What is the biggest 3D printing recently made?

What is the biggest 3D printing recently made?

The biggest 3D printing was recently inaugurated. Find out all the details about this incredible achievement in this article. Keep reading for more information!

The biggest 3D printing was recently inaugurated. Find out all the details about this incredible achievement in this article. Keep reading for more information!

It has opened the world's first 3D printed steel bridge in Amsterdam, the Netherlands. Not only is this a fantastic structural achievement in itself, but it will function as a living laboratory for studying data and creating more complex architectural works.

The steel 3D printed bridge bears the signature of Imperial College London. Run by the Dutch company MX3D, it measures 12 meters long, weighs 4,500 kilos and behind its construction there are 4 industrial robots and 6 months of printing, although it has comprised more than 4 years of hard work by researchers. The robots used welding torches to deposit each printed layer of the bridge.

It has opened the world's first 3D printed steel bridge in Amsterdam, the Netherlands.

In addition to having a "futuristic design", the pedestrian crossing was equipped with sensors to measure in real-time traffic flows, air quality and the safety conditions of the structure.

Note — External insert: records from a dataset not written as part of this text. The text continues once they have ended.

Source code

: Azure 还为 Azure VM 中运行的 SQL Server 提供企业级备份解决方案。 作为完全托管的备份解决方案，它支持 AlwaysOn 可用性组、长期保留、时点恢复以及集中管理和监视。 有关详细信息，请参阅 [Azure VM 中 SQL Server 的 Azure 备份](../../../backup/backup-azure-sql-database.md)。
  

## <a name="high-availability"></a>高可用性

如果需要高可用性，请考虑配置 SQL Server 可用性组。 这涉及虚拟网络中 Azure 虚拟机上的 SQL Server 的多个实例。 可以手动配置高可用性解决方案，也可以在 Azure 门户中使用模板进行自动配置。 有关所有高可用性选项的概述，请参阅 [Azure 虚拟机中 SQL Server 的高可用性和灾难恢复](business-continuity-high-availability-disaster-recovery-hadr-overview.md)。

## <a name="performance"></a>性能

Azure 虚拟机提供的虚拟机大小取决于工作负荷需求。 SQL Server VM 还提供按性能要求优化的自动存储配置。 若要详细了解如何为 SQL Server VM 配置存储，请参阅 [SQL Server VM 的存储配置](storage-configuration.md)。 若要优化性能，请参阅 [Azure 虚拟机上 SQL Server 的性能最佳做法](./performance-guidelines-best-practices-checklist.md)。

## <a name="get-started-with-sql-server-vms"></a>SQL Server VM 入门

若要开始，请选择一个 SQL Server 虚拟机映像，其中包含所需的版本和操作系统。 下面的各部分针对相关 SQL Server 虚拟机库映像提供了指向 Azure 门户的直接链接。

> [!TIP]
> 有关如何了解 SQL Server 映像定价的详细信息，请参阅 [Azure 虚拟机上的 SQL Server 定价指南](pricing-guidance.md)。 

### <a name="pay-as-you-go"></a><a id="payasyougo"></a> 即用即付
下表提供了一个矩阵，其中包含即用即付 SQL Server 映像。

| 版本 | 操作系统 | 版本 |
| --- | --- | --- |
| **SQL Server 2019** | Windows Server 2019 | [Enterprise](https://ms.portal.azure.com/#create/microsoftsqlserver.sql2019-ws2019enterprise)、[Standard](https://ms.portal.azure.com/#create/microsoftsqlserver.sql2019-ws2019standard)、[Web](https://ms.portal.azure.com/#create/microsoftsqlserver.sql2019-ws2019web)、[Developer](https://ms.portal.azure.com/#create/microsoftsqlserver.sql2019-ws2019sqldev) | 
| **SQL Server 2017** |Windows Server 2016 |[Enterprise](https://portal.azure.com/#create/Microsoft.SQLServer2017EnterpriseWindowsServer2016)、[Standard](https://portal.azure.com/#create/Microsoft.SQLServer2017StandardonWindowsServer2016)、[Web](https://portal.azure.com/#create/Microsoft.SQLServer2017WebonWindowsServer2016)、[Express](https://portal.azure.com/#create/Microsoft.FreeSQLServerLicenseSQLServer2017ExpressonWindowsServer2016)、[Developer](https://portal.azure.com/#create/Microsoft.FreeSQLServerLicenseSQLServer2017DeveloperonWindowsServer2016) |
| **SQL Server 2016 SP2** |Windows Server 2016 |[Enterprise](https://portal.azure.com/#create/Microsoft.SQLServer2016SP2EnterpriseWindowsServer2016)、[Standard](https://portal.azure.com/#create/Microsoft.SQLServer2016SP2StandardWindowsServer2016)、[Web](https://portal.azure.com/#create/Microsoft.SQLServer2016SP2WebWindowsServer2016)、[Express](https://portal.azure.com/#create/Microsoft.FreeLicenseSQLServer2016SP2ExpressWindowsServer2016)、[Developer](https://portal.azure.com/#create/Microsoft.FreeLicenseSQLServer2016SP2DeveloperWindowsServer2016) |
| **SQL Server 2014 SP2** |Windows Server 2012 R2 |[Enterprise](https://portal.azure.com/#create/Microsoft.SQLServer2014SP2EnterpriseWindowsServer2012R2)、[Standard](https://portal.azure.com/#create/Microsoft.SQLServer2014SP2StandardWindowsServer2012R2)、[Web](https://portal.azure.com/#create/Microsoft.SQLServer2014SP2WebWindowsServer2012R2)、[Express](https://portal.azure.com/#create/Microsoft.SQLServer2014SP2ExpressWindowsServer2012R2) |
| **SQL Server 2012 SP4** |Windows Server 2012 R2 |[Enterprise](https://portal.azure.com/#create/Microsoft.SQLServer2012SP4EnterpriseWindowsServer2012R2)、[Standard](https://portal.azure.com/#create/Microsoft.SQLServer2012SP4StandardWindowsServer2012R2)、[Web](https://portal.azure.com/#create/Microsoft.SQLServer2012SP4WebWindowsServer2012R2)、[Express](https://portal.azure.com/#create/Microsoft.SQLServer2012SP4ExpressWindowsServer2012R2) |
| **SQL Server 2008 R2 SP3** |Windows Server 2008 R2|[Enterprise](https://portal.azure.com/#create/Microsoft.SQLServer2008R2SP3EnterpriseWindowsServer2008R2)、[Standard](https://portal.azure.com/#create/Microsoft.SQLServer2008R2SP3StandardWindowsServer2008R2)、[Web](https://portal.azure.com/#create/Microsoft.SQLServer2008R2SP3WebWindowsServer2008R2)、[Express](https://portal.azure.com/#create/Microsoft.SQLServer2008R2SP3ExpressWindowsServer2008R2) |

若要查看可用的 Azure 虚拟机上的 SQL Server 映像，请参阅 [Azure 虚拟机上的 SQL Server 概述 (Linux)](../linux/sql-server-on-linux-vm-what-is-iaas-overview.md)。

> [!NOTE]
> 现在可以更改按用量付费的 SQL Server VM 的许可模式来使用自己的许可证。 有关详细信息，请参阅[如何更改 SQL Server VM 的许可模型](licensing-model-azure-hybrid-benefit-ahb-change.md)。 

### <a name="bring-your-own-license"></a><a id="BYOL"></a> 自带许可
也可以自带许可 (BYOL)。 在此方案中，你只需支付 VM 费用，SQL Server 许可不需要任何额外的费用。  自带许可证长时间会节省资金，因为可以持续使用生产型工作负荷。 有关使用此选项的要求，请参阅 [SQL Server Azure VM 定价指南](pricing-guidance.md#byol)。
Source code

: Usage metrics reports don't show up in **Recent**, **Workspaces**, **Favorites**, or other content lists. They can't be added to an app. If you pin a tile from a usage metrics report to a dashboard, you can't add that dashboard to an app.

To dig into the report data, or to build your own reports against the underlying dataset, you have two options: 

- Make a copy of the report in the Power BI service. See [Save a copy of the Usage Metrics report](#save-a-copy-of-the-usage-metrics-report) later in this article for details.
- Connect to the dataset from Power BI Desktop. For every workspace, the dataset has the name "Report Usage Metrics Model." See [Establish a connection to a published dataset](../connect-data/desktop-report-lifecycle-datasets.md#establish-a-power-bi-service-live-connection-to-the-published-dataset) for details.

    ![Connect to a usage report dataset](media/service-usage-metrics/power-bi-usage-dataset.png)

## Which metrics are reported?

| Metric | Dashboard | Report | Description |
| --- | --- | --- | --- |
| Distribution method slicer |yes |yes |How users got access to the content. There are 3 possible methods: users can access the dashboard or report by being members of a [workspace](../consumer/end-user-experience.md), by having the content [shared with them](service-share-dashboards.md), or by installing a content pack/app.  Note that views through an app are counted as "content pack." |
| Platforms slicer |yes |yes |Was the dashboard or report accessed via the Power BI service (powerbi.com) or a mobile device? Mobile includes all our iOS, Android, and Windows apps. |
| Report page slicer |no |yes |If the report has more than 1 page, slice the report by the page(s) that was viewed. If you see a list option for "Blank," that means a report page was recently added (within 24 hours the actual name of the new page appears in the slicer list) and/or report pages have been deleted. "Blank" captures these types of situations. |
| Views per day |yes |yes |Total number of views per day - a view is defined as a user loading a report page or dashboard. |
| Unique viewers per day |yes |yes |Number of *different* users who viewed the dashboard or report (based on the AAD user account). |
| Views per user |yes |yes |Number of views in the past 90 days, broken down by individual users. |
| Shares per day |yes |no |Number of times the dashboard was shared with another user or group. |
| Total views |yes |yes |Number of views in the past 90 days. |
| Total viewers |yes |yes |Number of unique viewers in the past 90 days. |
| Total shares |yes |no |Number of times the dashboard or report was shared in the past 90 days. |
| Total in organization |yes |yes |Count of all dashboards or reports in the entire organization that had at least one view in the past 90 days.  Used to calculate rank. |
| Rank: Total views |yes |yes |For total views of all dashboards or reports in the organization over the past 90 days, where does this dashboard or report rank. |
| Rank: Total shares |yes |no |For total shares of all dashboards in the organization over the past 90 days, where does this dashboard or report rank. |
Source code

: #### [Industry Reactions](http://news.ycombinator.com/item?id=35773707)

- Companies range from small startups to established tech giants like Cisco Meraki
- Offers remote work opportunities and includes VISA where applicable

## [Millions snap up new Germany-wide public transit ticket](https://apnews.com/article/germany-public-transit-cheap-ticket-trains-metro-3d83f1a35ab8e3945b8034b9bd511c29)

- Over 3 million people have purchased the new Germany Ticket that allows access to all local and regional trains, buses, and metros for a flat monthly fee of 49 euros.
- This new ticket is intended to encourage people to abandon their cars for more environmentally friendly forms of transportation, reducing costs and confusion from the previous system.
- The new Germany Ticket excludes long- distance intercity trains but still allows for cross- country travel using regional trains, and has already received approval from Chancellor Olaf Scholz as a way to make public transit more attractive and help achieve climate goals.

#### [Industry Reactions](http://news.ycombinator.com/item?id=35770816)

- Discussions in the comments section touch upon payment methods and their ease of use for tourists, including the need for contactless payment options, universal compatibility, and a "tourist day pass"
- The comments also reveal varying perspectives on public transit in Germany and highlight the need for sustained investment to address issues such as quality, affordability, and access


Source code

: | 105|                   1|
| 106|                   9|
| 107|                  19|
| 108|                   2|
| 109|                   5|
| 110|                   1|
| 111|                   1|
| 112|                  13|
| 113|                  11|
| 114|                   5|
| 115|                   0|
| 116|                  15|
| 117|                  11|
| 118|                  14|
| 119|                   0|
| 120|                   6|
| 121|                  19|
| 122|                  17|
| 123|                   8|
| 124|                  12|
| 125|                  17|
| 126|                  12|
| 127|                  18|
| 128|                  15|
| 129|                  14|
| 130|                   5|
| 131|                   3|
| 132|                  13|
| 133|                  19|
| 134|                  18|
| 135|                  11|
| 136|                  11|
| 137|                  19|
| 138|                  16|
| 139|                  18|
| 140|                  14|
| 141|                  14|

Queen Máxima of the Netherlands, together with a robot, inaugurated the world's first 3D-printed steel bridge, which was installed over a canal in the old part of Amsterdam, the Dutch Royal House reported in a statement.

Queen Máxima of the Netherlands, together with a robot, inaugurated the world's first 3D-printed steel bridge

"With this project we have established a new standard for 3D printing with steel and we have developed this technique. We have shown that it is possible to print large surfaces on metal. With this new technology we can produce metallic structures, without wasting material, flexible in shape and style. "said Gijs van der Velden, CEO of MX3D, the company in charge of printing the work.